__Written task 1__
In the rows below, copy out every line that contains the string "family". Case counts.

__Text passage__
====

The Child, the Family and the Young Offender

Home Office (1965) The child, the family and the young offender Cmnd 2742 London: Her Majesty’s Stationery Office

This brief White Paper outlined the new Labour Government’s proposals for reforming the ways in which minors were dealt with under the law (at the time the age of majority was still 21). It drew on Crime – a Challenge to us all (Labour Party Study Group, 1964) but in some respects went further. Today its significance is in setting the context for the debates that went on before the publication of the next White Paper Children in trouble (Home Office, 1968).

Key points

  • Family support is the key to reducing delinquency.
  • All young people under 21 should be dealt with differently from adults.
  • Children under 16 should be dealt with in ways which remove any stigma of criminality.
  • Young people 16-21 years old should be dealt with by youth courts, separately from adult courts.
  • Wherever possible, children under 16 years old should be dealt with through voluntary agreements brokered by family councils.
  • Family courts should only be used where such voluntary agreements cannot be made.
  • Most disposals would involve short-term interventions; long-term disposals in family courts would be to the care of the local authority and in youth courts to imprisonment.
  • The welfare principle should be retained.
  • There should be statutory after-care.

Content

In Chapter I Introduction, the White Paper notes the reports that have tried to address the issues related to the increase in crime (Committee on Children and Persons, 1960; Home Office, 1962; Royal Commission on the Police, 1962; Advisory Council on the Treatment of Offenders, 1959; Committee on Children and Persons, 1964) along with the report produced by the Labour Party Study Group (1964). It stresses that the prevention and treatment of juvenile delinquency must start with the family.

In Chapter II Family support, it outlines the history of family support from the Children Act 1948 through Section 1 of the Children and Young Persons Act 1963 to the proposals for a Family Service made by the Labour Party Study Group.

====

__Data in this exercise__
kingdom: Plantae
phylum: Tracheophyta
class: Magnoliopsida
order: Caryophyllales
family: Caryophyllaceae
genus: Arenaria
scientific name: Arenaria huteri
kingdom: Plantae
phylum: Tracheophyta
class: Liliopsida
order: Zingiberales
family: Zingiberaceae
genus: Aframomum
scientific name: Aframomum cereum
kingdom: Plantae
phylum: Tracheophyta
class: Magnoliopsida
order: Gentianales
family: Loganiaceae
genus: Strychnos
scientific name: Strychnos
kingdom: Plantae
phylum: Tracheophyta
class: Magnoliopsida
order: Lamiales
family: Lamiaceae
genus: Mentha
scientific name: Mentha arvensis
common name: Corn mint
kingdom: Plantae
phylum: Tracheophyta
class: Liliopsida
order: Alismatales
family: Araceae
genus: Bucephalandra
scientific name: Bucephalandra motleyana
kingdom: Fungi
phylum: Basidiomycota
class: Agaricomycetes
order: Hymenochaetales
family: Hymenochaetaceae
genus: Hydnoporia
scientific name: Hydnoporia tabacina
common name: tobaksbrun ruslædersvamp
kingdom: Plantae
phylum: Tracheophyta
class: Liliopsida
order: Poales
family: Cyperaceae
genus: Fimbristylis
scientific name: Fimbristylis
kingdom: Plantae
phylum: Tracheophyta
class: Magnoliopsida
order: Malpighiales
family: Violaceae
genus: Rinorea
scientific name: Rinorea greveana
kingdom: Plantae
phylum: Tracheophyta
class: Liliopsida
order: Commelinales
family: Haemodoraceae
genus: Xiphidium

====

__Written task 2__
Carry the summary of the 1965 White Paper on young offenders forward from its last sentence.

__Final answer 1__
family: Caryophyllaceae
family: Zingiberaceae
family: Loganiaceae
family: Lamiaceae
family: Araceae
family: Hymenochaetaceae
family: Cyperaceae
family: Violaceae
family: Haemodoraceae

__Final answer 2__
In Chapter III Young offenders and children and young persons in need of care, protection and control, it notes that there are special arrangements for some young people over 10 and under 17 to ensure their care, protection and control or to deal with an offence but that the ordinary courts deal with young people over 17. It suggests that there should be special arrangements for children and young people from 10 to 16 years-old and for young people 16 to 21 years-old.

In Section A Children and Young Persons under 16, it notes that, though juvenile courts had been introduced in 1906, they still retained the stigma of criminality. Where the facts are not in dispute, the issue is treatment, parents are not required to accept responsibility and its orders are inflexible to a child’s changing needs.

The White Paper proposes to empower local authorities, in consultation with family councils and parents, to carry out a social enquiry and through discussion seek an agreement with parents; if no agreement can be reached, the matter should be referred to a family court. The family court would be able to make any of the existing orders except that long-term treatment would be an order placing the child in the care of the local authority.

There would be observation and assessment centres to advise family councils and to take on the functions of remand homes and classifying schools; however, the power to send very difficult children to remand centres would be retained.

In summary, the options would be:

  • an agreement with the family council for compensation by the parents,
  • a fine by the family court,
  • an attendance centre order which might be made by a family council or court,
  • a supervision order,
  • short-term training, similar to that received in a Junior Detention Centre,
  • long-term training, in the care of the local authority with approved schools taken over by local authorities.

The right to trial by jury for 14-16 year olds would be abolished; it had been abolished for 10-14 year olds in 1932. Children and young people charged with homicide would still be sent to the assizes.

The consequent enlargement of local authority children’s services would require an additional 1,000 social workers, including probation officers transferring over.

In Section B Courts for dealing with young persons, the White Paper proposes that the family courts would be special magistrates courts responsible for all matters to do with under 16s plus adoption, consent to marriage and affiliation orders for under 21s.

There would be young offenders courts for 16-21 year olds except for offences carrying over a 14 year sentence if committed by an adult or when the young person has pleaded not guilty. These would sit at separate times from ordinary and family courts and there would be appeals to quarter sessions if presided over by lay magistrates or to the Court of Criminal Appeal if presided over by a judge. Any quarter sessions dealing with young people under 21 would sit at different times with a special panel of justices.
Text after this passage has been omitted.